= Robert Kolar =

Serbian politician (born 1966)

Robert Kolar (Роберт Колар; born 18 September 1966) is a politician in Serbia. A longtime member of the League of Social Democrats of Vojvodina (LSV), he has served in the Assembly of Vojvodina since 2012.

==Private life==
Kolar is a dramatist from Novi Sad, Vojvodina.

==LSV spokesperson==
Kolar was a spokesperson for the LSV in 2000 and was a prominent voice in opposition to the government of Slobodan Milošević and his allies. In January 2000, he expressed regret that the European Union had failed to lift sanctions against Serbia. In May of the same year, he criticized members of Serbia's opposition movement for not demonstrating during an official visit by Milošević to Novi Sad.

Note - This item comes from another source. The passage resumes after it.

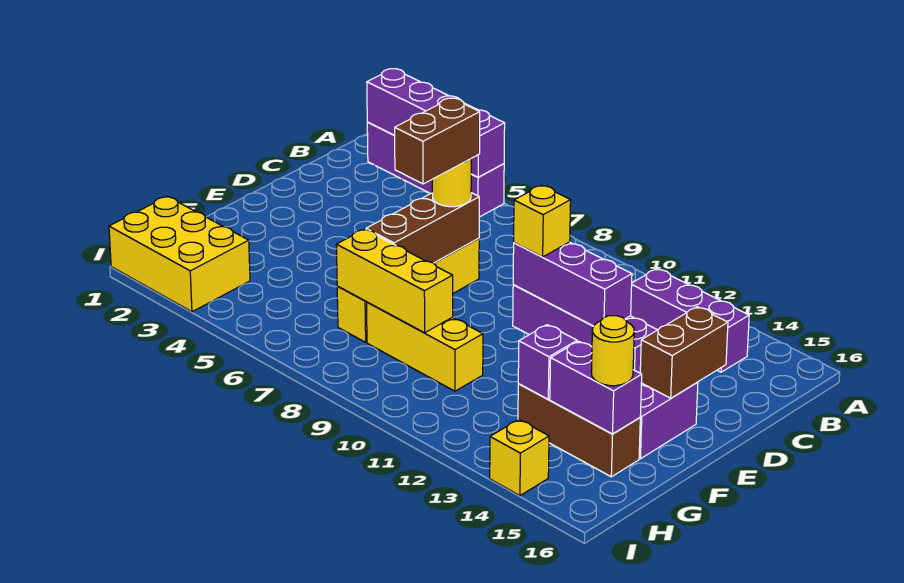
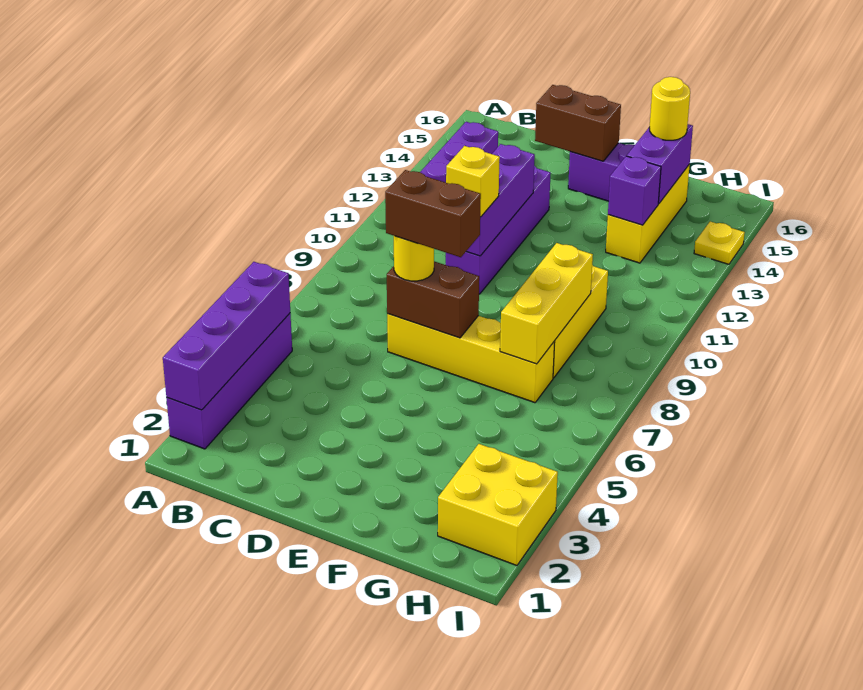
brown brick D7:F7 level 2 -> brown brick D7:E7 level 2
brown brick G13:G15 level 1 -> yellow brick G13:G15 level 1
yellow brick H1:I3 level 1 -> yellow brick H2:I3 level 1
yellow brick I14 level 1 -> yellow plate I14 level 1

Kolar spoke against the Milošević government's "anti-terrorism" legislation in June 2000, describing it as "proof of the panic which has gripped the regime" and an attempt to "undermine the opposition authorities in the free towns of Serbia and Vojvodina, such as Novi Sad." Just before the 2000 Yugoslavian general election, he accused the regime of arresting and detaining opposition politician Živan Milutinović without any apparent cause.

After the fall of the Milošević government in the 2000 Yugoslavian election, the Democratic Opposition of Serbia (DOS), a broad coalition that included the LSV, won landslide victories in new elections held in Serbia and Vojvodina. In March 2001, however, Kolar said that the LSV would "reconsider" its participation in the DOS if the coalition did not support his party's platform for increasing the autonomy of Vojvodina.

Kolar stood down as a party spokesperson in 2001. During this time, he served on Novi Sad's city council (i.e., the executive branch of the municipal government) with responsibility for culture. He later served as president of the LSV's executive committee in Novi Sad, and he was elected to the party presidency in October 2018.

==Assembly member==
Kolar received the eighth position on the LSV's electoral list in the 2012 Vojvodina provincial election and was elected when the list won eight mandates. The LSV participated in a coalition government in the province after the election, and Kolar served as a supporter of the ministry.

He received the eleventh position on the LSV's list for the 2016 Vojvodina provincial election and was not immediately re-elected when the list won nine mandates. He was, however, awarded a new mandate after both party leader Nenad Čanak and Marinika Tepić declined their provincial mandates in order to serve in the National Assembly of Serbia. The Serbian Progressive Party and its allies won a majority victory in this election, and the LSV moved into opposition. Kolar serves as a member of the assembly's economy committee.

Kolar was a candidate for the National Assembly of Serbia in the 2016 Serbian parliamentary election, which was held concurrently with the provincial election. He received too low a list position for election to be a realistic possibility.